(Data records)
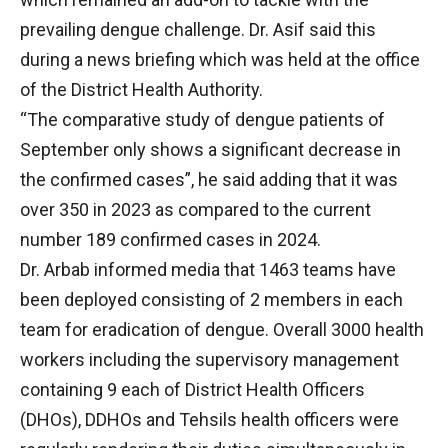
prevailing dengue challenge. Dr. Asif said this
during a news briefing which was held at the office
of the District Health Authority.
“The comparative study of dengue patients of
September only shows a significant decrease in
the confirmed cases”, he said adding that it was
over 350 in 2023 as compared to the current
number 189 confirmed cases in 2024.
Dr. Arbab informed media that 1463 teams have
been deployed consisting of 2 members in each
team for eradication of dengue. Overall 3000 health
workers including the supervisory management
containing 9 each of District Health Officers
(DHOs), DDHOs and Tehsils health officers were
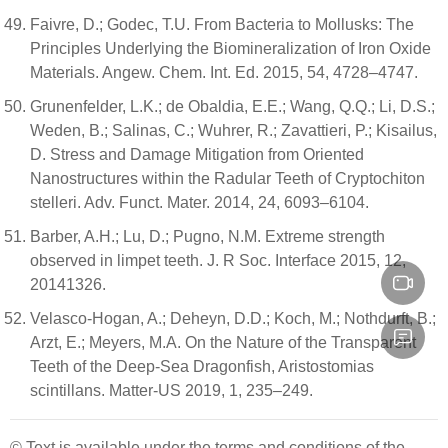
Faivre, D.; Godec, T.U. From Bacteria to Mollusks: The
Principles Underlying the Biomineralization of Iron Oxide
Materials. Angew. Chem. Int. Ed. 2015, 54, 4728–4747.
Grunenfelder, L.K.; de Obaldia, E.E.; Wang, Q.Q.; Li, D.S.;
Weden, B.; Salinas, C.; Wuhrer, R.; Zavattieri, P.; Kisailus,
D. Stress and Damage Mitigation from Oriented
Nanostructures within the Radular Teeth of Cryptochiton
stelleri. Adv. Funct. Mater. 2014, 24, 6093–6104.
Barber, A.H.; Lu, D.; Pugno, N.M. Extreme strength
observed in limpet teeth. J. R Soc. Interface 2015, 12,
20141326.
Velasco-Hogan, A.; Deheyn, D.D.; Koch, M.; Nothdurft, B.;
Arzt, E.; Meyers, M.A. On the Nature of the Transparent
Teeth of the Deep-Sea Dragonfish, Aristostomias
scintillans. Matter-US 2019, 1, 235–249.
© Text is available under the terms and conditions of the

What you need to do → Skip the pictures and give the entries above again word for word.

Your solution →
prevailing dengue challenge. Dr. Asif said this
during a news briefing which was held at the office
of the District Health Authority.
“The comparative study of dengue patients of
September only shows a significant decrease in
the confirmed cases”, he said adding that it was
over 350 in 2023 as compared to the current
number 189 confirmed cases in 2024.
Dr. Arbab informed media that 1463 teams have
been deployed consisting of 2 members in each
team for eradication of dengue. Overall 3000 health
workers including the supervisory management
containing 9 each of District Health Officers
(DHOs), DDHOs and Tehsils health officers were
Faivre, D.; Godec, T.U. From Bacteria to Mollusks: The
Principles Underlying the Biomineralization of Iron Oxide
Materials. Angew. Chem. Int. Ed. 2015, 54, 4728–4747.
Grunenfelder, L.K.; de Obaldia, E.E.; Wang, Q.Q.; Li, D.S.;
Weden, B.; Salinas, C.; Wuhrer, R.; Zavattieri, P.; Kisailus,
D. Stress and Damage Mitigation from Oriented
Nanostructures within the Radular Teeth of Cryptochiton
stelleri. Adv. Funct. Mater. 2014, 24, 6093–6104.
Barber, A.H.; Lu, D.; Pugno, N.M. Extreme strength
observed in limpet teeth. J. R Soc. Interface 2015, 12,
20141326.
Velasco-Hogan, A.; Deheyn, D.D.; Koch, M.; Nothdurft, B.;
Arzt, E.; Meyers, M.A. On the Nature of the Transparent
Teeth of the Deep-Sea Dragonfish, Aristostomias
scintillans. Matter-US 2019, 1, 235–249.
© Text is available under the terms and conditions of the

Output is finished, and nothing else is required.